══ DATA UNDER STUDY
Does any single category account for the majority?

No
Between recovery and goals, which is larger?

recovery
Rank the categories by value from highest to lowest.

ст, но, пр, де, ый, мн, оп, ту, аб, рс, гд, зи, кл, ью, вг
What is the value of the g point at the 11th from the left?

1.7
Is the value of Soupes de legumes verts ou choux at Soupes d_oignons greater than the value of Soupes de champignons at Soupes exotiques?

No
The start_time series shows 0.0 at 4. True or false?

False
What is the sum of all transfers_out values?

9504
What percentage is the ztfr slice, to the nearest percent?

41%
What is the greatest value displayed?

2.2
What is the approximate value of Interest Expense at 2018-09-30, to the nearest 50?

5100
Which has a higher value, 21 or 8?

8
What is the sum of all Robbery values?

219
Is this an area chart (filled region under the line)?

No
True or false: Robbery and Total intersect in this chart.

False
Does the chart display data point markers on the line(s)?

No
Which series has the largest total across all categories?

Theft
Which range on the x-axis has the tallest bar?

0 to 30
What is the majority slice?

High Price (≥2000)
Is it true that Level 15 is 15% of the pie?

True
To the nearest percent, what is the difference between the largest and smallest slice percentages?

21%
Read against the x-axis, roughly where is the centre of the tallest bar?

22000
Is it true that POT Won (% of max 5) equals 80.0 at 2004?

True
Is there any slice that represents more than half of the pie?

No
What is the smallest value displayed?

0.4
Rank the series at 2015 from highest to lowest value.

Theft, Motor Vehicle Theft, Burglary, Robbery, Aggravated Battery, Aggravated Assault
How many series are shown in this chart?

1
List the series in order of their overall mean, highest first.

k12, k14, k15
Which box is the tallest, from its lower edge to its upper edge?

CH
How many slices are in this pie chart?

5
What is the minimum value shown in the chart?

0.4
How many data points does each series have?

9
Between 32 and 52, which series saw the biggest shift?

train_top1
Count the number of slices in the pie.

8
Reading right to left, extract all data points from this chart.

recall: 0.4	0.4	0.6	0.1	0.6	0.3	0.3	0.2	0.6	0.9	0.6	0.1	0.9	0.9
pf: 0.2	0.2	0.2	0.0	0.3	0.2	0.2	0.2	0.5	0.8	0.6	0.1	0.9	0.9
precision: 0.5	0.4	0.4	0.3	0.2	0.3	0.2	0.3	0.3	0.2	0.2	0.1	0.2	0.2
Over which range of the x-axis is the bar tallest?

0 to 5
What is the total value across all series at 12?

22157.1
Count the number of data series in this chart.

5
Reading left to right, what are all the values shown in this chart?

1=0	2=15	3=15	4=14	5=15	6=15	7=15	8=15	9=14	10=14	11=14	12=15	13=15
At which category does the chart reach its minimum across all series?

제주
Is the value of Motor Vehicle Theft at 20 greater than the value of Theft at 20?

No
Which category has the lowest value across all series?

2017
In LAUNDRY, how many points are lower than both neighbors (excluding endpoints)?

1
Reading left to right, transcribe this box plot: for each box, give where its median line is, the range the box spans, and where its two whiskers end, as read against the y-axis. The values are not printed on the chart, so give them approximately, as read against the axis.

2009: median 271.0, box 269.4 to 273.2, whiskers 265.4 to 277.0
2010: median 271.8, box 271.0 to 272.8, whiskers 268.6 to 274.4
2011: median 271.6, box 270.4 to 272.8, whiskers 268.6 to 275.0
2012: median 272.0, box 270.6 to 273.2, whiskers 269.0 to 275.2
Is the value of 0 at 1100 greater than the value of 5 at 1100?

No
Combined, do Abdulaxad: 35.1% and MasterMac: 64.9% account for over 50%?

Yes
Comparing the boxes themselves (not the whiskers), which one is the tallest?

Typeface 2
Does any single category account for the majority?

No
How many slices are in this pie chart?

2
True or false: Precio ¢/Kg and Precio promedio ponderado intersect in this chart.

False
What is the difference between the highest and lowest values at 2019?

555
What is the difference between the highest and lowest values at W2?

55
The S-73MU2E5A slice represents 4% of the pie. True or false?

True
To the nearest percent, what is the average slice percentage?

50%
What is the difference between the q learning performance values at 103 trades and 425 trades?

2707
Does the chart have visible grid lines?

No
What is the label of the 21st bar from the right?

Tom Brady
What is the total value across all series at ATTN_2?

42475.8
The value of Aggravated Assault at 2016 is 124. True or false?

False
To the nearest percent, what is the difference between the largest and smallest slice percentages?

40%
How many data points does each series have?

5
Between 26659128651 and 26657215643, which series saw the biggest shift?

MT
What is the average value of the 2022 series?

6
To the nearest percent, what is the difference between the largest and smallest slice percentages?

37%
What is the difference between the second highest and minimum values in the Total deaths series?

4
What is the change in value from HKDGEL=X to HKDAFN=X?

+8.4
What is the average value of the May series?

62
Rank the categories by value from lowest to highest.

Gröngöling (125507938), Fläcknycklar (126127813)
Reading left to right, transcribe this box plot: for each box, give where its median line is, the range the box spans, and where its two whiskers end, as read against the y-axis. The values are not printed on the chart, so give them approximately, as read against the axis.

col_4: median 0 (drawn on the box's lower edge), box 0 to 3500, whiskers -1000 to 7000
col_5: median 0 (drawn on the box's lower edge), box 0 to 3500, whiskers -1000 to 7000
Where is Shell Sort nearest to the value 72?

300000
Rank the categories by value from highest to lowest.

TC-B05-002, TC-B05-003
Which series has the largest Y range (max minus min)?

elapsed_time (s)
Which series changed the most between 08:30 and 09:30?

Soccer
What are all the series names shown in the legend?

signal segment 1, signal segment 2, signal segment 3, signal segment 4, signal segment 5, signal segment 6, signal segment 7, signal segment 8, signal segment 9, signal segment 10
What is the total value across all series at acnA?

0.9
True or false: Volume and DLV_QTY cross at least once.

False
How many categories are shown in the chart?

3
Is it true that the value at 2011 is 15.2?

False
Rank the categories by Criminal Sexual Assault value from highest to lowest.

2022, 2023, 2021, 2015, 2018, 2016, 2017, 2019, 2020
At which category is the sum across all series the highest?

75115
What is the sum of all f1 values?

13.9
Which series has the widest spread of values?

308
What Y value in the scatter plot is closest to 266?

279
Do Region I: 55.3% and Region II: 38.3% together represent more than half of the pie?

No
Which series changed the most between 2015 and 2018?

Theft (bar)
════
[TASK GOAL]:
Copy out the rows exactly, from the line with "High Price (≥2000)" up to and including the line with "How many series are shown in this chart?".

[ANSWER SPACE]:
High Price (≥2000)
Is it true that Level 15 is 15% of the pie?

True
To the nearest percent, what is the difference between the largest and smallest slice percentages?

21%
Read against the x-axis, roughly where is the centre of the tallest bar?

22000
Is it true that POT Won (% of max 5) equals 80.0 at 2004?

True
Is there any slice that represents more than half of the pie?

No
What is the smallest value displayed?

0.4
Rank the series at 2015 from highest to lowest value.

Theft, Motor Vehicle Theft, Burglary, Robbery, Aggravated Battery, Aggravated Assault
How many series are shown in this chart?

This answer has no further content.